→ **What you will do**:
Only the number is needed. Please count the lines below in which the word "diaminobenzidine" occurs.

→ **Extracted material**:

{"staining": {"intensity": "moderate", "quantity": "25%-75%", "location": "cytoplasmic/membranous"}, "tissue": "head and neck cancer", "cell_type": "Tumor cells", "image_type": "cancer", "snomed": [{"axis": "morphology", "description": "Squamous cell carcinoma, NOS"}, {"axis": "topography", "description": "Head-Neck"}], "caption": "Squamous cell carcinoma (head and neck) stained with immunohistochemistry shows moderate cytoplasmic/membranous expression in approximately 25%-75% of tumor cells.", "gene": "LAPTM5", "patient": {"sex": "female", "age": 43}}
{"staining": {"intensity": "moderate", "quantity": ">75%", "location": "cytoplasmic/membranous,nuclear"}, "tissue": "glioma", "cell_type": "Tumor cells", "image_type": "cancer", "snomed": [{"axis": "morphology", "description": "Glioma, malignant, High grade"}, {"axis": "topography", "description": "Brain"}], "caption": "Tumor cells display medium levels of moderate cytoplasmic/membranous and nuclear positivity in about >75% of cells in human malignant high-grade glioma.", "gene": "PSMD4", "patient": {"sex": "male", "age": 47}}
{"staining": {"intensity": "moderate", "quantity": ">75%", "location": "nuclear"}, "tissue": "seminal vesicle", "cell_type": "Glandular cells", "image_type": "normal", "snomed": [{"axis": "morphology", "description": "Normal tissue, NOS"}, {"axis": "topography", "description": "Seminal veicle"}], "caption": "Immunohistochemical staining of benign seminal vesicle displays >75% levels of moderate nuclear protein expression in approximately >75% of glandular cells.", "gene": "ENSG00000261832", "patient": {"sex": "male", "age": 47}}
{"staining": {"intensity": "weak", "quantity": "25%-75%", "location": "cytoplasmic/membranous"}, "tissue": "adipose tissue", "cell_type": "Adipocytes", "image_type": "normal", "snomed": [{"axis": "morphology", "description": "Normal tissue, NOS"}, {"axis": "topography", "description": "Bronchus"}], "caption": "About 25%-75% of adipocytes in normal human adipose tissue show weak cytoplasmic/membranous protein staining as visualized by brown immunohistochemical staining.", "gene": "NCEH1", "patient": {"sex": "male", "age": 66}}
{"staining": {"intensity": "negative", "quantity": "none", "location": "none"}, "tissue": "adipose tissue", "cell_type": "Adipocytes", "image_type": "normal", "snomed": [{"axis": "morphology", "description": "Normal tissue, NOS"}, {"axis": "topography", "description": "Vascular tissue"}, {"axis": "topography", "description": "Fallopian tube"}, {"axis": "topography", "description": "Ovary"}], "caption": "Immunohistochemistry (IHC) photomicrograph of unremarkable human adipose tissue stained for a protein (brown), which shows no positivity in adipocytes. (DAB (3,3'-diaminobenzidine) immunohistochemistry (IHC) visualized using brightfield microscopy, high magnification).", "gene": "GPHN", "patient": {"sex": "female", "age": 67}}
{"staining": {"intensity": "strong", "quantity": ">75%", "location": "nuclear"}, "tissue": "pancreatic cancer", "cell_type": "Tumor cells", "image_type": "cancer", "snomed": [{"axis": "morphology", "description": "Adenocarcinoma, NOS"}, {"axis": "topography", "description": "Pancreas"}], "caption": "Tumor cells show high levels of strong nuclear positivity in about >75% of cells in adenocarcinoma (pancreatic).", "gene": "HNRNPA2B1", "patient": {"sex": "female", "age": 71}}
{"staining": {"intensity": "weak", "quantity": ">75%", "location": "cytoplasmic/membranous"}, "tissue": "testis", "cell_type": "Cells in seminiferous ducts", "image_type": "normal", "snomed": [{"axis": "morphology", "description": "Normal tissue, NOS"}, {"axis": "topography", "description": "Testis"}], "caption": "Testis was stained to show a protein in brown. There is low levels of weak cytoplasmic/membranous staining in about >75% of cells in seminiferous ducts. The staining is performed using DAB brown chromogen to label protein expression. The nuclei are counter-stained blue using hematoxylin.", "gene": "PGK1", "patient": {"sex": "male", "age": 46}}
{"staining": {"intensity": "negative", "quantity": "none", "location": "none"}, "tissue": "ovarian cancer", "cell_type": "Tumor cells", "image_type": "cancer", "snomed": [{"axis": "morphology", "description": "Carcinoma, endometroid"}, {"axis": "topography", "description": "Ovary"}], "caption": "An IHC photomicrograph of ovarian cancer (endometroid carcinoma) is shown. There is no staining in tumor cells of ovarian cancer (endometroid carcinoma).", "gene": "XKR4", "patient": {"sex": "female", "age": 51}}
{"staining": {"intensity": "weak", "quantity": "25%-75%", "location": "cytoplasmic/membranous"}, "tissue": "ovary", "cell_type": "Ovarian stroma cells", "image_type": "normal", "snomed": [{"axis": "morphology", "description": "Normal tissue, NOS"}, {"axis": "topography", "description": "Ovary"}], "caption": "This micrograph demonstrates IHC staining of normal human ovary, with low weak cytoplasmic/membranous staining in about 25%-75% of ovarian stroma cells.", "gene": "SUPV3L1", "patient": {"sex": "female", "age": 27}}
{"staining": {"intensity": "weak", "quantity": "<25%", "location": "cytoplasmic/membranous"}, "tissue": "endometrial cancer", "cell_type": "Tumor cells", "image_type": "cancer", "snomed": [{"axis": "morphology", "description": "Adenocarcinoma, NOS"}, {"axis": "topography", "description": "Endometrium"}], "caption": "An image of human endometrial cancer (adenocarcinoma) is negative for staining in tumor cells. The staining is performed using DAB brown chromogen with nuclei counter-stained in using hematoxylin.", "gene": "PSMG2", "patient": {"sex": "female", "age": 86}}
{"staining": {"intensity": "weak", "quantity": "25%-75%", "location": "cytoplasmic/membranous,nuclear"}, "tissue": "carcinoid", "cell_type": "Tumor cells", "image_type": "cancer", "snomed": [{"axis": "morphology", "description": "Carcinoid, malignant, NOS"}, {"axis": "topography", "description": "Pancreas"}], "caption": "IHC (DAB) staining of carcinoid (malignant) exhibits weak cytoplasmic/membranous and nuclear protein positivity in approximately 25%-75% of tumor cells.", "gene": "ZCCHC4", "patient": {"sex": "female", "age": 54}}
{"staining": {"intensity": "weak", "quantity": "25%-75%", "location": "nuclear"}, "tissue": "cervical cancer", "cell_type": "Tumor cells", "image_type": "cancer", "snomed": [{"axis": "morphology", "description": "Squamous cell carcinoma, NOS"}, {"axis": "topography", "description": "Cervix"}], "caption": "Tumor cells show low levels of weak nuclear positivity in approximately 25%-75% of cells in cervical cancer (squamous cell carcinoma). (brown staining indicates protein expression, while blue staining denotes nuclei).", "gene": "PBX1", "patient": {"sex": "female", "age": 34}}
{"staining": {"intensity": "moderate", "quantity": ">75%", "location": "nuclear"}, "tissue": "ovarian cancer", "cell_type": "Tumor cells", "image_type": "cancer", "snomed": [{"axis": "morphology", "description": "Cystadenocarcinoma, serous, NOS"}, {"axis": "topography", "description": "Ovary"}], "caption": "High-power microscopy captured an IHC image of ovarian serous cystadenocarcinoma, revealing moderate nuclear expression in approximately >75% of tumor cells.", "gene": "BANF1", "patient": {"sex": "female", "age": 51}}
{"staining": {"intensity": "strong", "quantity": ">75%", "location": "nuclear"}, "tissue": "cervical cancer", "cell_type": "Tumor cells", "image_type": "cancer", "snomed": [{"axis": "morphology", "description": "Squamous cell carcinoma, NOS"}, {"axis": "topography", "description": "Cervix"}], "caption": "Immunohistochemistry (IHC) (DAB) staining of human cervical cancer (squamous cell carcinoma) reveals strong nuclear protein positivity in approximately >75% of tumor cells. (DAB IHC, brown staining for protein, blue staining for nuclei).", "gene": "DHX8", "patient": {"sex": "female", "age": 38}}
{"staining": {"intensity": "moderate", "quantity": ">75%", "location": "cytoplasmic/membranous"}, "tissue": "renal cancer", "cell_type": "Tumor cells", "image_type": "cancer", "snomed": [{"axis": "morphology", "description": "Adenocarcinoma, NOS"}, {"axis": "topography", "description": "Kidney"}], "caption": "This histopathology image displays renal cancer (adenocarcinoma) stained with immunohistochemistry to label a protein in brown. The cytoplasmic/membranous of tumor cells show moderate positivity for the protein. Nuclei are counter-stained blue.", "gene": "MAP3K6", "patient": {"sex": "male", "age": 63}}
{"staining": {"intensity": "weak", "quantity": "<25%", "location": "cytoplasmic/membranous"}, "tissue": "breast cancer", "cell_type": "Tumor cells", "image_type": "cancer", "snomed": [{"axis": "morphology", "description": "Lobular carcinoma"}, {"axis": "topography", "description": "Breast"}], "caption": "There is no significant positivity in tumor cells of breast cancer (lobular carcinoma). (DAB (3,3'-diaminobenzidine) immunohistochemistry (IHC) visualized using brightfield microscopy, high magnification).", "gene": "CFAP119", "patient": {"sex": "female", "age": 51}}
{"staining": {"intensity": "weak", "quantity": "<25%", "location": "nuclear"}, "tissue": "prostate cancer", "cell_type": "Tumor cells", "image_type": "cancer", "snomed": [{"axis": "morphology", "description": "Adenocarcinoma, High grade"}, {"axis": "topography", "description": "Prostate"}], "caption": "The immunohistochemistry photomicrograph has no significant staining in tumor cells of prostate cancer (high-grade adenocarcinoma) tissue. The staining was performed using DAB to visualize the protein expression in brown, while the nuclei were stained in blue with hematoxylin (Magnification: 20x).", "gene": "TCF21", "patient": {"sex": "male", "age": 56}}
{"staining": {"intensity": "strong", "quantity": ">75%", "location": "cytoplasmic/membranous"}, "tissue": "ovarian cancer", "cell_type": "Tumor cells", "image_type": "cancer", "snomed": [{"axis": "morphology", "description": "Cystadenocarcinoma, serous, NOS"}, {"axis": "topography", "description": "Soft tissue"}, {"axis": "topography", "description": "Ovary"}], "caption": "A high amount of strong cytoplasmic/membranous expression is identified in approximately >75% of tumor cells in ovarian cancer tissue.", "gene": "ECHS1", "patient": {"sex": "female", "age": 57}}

→ **Answer to this task**:
2